The relationship between gaze and speech is explored for the simple task of moving an object from one location to another on a computer screen. The subject moves a designated object from a group of objects to a new location on the screen by stating, "Move it there". Gaze and speech data are captured to determine if we can robustly predict the selected object and destination position.
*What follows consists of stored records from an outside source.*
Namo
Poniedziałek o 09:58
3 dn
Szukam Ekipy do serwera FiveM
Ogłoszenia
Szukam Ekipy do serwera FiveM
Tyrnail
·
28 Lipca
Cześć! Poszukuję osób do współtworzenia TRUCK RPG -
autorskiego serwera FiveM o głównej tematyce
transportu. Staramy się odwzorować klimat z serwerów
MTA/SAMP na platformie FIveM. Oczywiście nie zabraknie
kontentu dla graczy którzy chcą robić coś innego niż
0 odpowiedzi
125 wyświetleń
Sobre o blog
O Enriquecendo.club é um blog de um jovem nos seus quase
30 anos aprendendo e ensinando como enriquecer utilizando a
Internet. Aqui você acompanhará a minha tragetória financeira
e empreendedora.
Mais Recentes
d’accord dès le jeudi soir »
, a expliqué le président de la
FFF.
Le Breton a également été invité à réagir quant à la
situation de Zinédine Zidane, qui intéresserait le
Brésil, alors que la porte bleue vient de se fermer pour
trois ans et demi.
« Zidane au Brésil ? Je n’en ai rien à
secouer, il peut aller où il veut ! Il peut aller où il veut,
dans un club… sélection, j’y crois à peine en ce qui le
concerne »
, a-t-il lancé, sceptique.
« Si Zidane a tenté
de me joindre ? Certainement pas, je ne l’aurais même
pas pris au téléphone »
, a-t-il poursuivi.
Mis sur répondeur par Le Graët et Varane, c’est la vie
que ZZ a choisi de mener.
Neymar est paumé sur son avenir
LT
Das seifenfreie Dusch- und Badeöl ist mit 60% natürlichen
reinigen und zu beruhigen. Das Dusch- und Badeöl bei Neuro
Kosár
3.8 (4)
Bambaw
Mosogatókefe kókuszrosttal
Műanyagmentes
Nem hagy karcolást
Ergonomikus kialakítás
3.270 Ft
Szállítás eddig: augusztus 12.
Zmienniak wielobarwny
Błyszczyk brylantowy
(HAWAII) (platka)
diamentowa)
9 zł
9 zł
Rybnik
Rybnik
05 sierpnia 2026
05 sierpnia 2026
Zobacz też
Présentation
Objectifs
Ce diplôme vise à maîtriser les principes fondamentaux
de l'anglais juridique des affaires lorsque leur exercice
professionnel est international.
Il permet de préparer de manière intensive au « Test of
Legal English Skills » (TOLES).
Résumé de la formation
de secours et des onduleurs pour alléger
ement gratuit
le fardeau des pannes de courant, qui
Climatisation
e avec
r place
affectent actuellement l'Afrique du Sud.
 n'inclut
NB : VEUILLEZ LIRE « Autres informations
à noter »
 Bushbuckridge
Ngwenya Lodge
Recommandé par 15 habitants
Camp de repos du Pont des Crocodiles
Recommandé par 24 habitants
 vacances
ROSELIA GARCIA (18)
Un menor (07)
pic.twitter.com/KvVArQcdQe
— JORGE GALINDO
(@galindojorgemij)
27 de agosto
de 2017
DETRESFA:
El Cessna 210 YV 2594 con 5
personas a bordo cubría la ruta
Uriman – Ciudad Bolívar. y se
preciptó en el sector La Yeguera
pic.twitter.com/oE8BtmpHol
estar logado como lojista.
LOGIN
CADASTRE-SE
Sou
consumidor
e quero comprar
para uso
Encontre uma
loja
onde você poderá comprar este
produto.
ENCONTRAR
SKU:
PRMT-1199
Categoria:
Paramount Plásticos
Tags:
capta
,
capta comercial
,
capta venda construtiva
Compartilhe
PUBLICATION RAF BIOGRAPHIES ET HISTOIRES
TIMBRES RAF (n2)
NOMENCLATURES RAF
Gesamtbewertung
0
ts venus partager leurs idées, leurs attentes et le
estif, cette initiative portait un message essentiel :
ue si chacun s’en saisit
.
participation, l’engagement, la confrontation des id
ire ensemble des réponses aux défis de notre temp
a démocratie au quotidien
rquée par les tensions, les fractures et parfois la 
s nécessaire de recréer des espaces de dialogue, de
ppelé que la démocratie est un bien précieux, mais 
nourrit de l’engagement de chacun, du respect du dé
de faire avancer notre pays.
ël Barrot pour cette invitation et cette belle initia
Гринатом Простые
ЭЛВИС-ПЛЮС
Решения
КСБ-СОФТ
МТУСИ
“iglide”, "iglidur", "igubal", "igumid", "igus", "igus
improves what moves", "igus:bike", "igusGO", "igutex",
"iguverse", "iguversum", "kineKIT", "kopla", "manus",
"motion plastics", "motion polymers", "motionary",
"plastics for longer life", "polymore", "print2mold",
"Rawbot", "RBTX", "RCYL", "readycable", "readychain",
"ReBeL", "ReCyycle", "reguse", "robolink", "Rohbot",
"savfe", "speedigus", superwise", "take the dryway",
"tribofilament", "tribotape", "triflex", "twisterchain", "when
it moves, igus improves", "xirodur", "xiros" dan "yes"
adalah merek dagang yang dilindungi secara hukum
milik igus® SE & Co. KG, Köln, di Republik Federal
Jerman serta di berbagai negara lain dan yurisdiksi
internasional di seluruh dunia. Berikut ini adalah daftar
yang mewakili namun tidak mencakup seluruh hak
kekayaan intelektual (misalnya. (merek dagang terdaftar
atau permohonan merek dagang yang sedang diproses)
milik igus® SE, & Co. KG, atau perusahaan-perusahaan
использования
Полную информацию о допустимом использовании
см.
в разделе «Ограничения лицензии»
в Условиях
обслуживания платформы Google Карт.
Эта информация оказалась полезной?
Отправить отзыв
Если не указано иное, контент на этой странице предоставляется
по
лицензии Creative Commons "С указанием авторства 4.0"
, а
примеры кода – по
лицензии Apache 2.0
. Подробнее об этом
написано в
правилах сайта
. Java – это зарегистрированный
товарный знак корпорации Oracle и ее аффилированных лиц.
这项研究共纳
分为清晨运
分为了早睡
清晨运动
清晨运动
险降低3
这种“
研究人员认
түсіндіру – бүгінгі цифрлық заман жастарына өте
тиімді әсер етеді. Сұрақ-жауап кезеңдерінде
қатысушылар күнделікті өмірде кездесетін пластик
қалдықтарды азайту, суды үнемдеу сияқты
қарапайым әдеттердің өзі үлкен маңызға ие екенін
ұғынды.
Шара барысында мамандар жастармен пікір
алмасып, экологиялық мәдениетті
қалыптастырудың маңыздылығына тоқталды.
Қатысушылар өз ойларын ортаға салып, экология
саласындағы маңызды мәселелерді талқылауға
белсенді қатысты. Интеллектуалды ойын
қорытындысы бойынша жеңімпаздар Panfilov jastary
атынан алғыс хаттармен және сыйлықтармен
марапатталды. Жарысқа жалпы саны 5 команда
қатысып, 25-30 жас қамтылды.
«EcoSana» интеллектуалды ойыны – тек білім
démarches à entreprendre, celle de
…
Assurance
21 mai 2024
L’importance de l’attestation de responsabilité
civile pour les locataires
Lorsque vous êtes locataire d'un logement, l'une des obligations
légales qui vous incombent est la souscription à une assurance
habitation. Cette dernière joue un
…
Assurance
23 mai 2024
We have found that the source fixation closest to the desired object begins, with high probability, before the beginning of the word "Move". An analysis of all fixations before and after speech onset time shows that the fixation that best identifies the object to be moved occurs, on average, 630 milliseconds before speech onset with a range of 150 to 1200 milliseconds for individual subjects. The variance in these times for individuals is relatively small although the variance across subjects is large. Selecting a fixation closest to the onset of the word "Move" as the designator of the object to be moved gives a system accuracy close to 95% for all subjects. Thus, although significant differences exist between subjects, we believe that the speech and gaze integration patterns can be modeled reliably for individual users and therefore be used to improve the performance of multimodal systems.